The only way to address this increasing segregation is through a radical reform
of the public school system. The majority of Pakistanis do not have the means to
access quality private school education, and the private school system has
neither the resources nor the incentive to expand to the extent that it could
accommodate all Pakistani families. Moreover, it is the state's constitutional
obligation to provide education to its citizens.

The failure of public sector to provide the basic services such as education to its
citizens has resulted in the phenomenal growth of religious seminaries across the
country. What further allowed the Madaris to grow at fast pace was the state’s
involvement in Afghan War in the name of Jihad when foreign money and
extremist ideology found its easy way into Pakistan. The development was only
to leave an indelible effect on the country’s structure and polity for the worse.
One key feature of these religious establishments has been their construction
along sectarian lines meant to serve the interests of the ‘donors’. Hence the kind
of curriculum taught in these seminaries was designed in accordance with the
peculiar sectarian interests. The absence of oversight by the state and society
was instrumental in the production of religious ideologues that ignited the
sectarian fires and divided people along these lines.

This also explains why the forces of extremism, terrorism and radicalism have
emerged in the country with consequence we are having to put up with. It is
unfortunate that instead of nipping the evil of radicalism in the bud through broad-
based reforms of the religious seminaries, the successive governments have
gone about doing things for short-term, tactical ends. These measures can only
bring in small benefits but cannot eliminate the mindset from which pervert ideas
stem.

There is a dire need that the government brings these religious seminaries in the
mainstream by breaking their age-old isolation through various time-bound
reforms. The modification of curriculum and placement of graduates of these
institutions in the job market can be helpful. This calls for serious consensus on
the issue starting with documentation of religious seminaries. The state cannot
and should not jettison the fundamental obligation of educating its citizens to
shadowy actors with suspicious interests.
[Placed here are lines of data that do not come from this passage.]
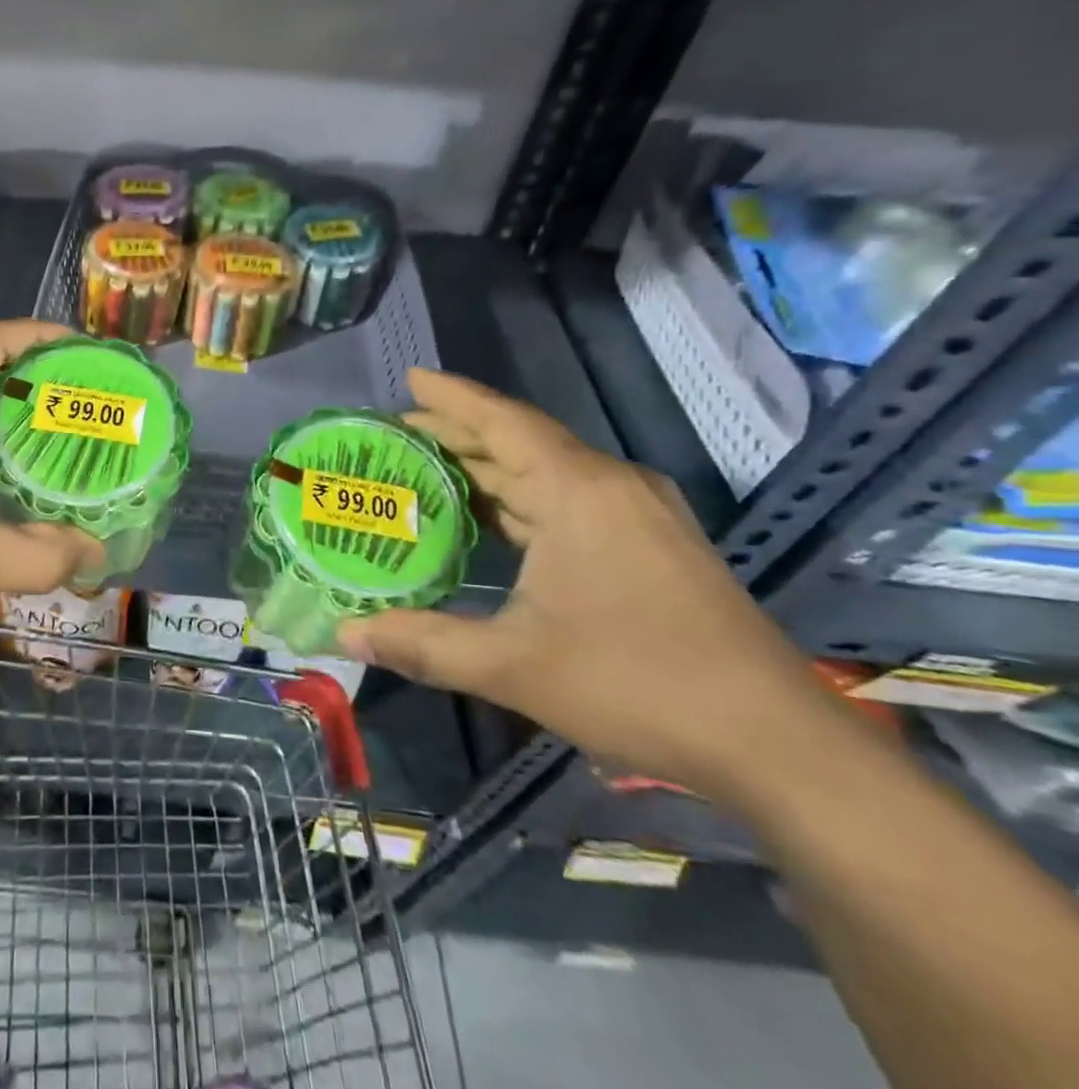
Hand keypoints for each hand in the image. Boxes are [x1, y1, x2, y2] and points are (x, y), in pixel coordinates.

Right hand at [339, 368, 829, 794]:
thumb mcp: (514, 666)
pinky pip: (571, 498)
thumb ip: (423, 644)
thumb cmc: (638, 686)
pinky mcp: (653, 543)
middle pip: (522, 440)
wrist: (777, 744)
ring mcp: (639, 514)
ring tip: (429, 468)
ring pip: (548, 471)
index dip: (452, 398)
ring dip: (489, 467)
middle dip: (458, 433)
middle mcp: (611, 486)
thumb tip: (344, 633)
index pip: (503, 423)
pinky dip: (522, 497)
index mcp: (580, 492)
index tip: (410, 378)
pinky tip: (491, 518)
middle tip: (397, 432)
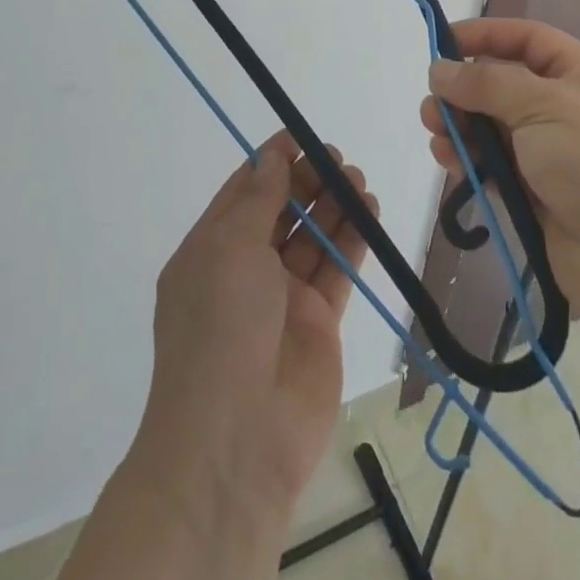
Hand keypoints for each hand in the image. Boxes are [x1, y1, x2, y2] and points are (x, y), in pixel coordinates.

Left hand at [126, 129, 376, 537]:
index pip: (243, 192)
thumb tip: (271, 157)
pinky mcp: (318, 323)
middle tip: (338, 161)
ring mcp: (282, 298)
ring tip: (358, 180)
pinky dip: (352, 239)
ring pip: (312, 238)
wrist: (237, 442)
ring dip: (334, 206)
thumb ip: (257, 199)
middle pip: (281, 211)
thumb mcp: (229, 249)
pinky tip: (369, 212)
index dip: (271, 162)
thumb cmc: (220, 328)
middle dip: (308, 182)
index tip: (301, 138)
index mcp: (210, 250)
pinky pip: (336, 269)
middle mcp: (244, 270)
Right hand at [420, 18, 579, 317]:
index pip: (528, 39)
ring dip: (463, 128)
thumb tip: (440, 70)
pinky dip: (472, 162)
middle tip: (431, 105)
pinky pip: (497, 168)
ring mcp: (557, 156)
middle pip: (506, 86)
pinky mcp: (542, 197)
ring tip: (436, 136)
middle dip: (465, 90)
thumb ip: (486, 82)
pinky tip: (450, 163)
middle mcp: (570, 110)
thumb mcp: (542, 104)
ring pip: (496, 130)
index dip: (485, 35)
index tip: (442, 42)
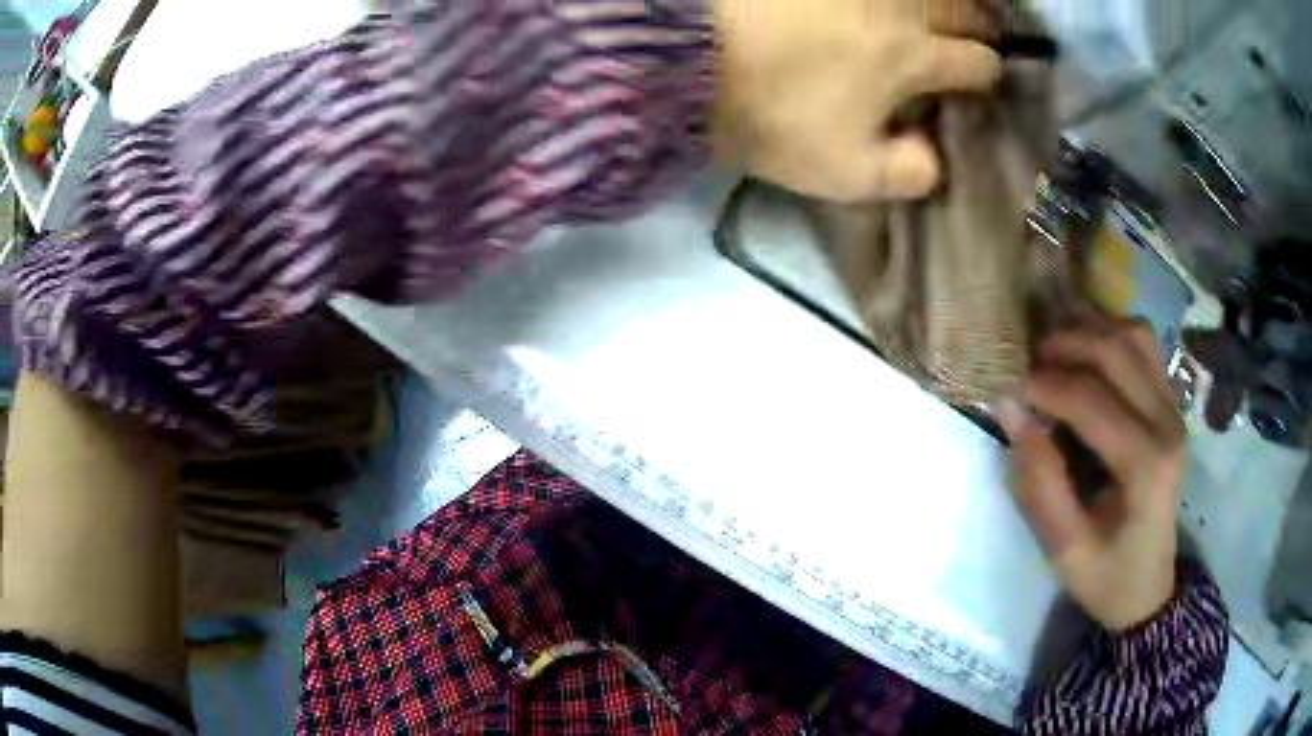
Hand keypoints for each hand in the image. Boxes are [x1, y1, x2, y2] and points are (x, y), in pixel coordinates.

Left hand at [712, 0, 1002, 202]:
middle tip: (976, 32)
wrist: (690, 59)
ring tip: (940, 10)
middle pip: (961, 8)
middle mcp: (898, 7)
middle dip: (979, 24)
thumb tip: (936, 163)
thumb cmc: (774, 116)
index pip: (977, 63)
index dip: (986, 74)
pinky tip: (888, 3)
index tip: (979, 82)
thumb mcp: (845, 172)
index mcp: (914, 57)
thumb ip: (905, 173)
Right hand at [998, 320, 1184, 631]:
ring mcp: (1174, 409)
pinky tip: (1088, 349)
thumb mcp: (1064, 550)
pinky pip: (1145, 346)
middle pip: (1116, 352)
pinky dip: (1112, 333)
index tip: (1007, 388)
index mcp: (1146, 466)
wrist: (1148, 587)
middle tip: (1028, 360)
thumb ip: (1040, 485)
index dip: (1044, 386)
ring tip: (1055, 346)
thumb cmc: (1107, 576)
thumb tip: (1013, 414)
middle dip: (1065, 344)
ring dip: (1091, 329)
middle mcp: (1167, 424)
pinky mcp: (1172, 405)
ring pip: (1134, 336)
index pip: (1091, 400)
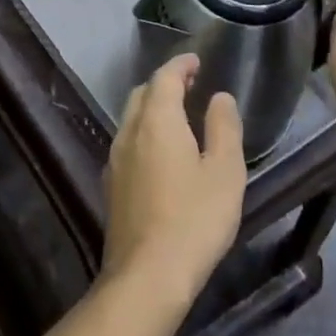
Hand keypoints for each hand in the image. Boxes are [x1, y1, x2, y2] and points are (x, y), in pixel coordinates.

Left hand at [101, 54, 246, 307]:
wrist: (147, 275)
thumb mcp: (224, 171)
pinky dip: (144, 132)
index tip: (196, 60)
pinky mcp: (111, 186)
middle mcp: (128, 133)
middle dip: (164, 83)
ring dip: (152, 108)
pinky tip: (160, 152)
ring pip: (131, 119)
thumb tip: (219, 97)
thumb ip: (223, 127)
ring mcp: (115, 160)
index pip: (164, 78)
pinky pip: (127, 143)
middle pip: (142, 94)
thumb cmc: (195, 219)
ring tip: (178, 114)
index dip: (180, 65)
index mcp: (157, 122)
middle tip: (189, 84)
This is where the role of provincial
governments is of crucial importance after the devolution of education thanks to
the 18th Constitutional Amendment.

Effective education reform in Pakistan will, admittedly, be complex, difficult, and


unlikely to achieve immediate milestones. It requires a level of political will and
commitment that has been lacking. Pakistan's education sector is highly
politicized, tailored more to the interests of various state and political actors than
to an objective assessment of educational requirements. Far from curtailing an
upsurge of intolerance and extremism, it has widened class and ideological
divisions.

In the past, the government has initiated programs to upgrade the public
education sector and achieve an equitable education delivery system. Many of
these initiatives have focused on increasing access to education, especially for
female students. Others have focused on the quality of instruction, through
teacher training. While such schemes are important, they have failed to redress
some of the most significant failures of Pakistan's education system policies at
the national level that cater to political rather than development interests;
bureaucratic obstacles to policy changes; a carefully controlled, highly
centralized syllabus that plays on political, religious and sectarian divisions; and
a culture of corruption and manipulation that has impeded any significant change
to public schools.

63 years after independence, Pakistan still lacks an equitable education system,


and the literacy rate is 49.5% one of the lowest in the world. Despite an
assortment of declared strategies for providing education and removing
inequalities, Pakistan's education indicators remain deplorable, including low
public spending, literacy and enrolment levels, high dropout levels, acute regional
and gender inequalities, and budgetary inequities. Government policies and
reform efforts have clearly failed to address the economic, social and political
dimensions of the problems facing the education system.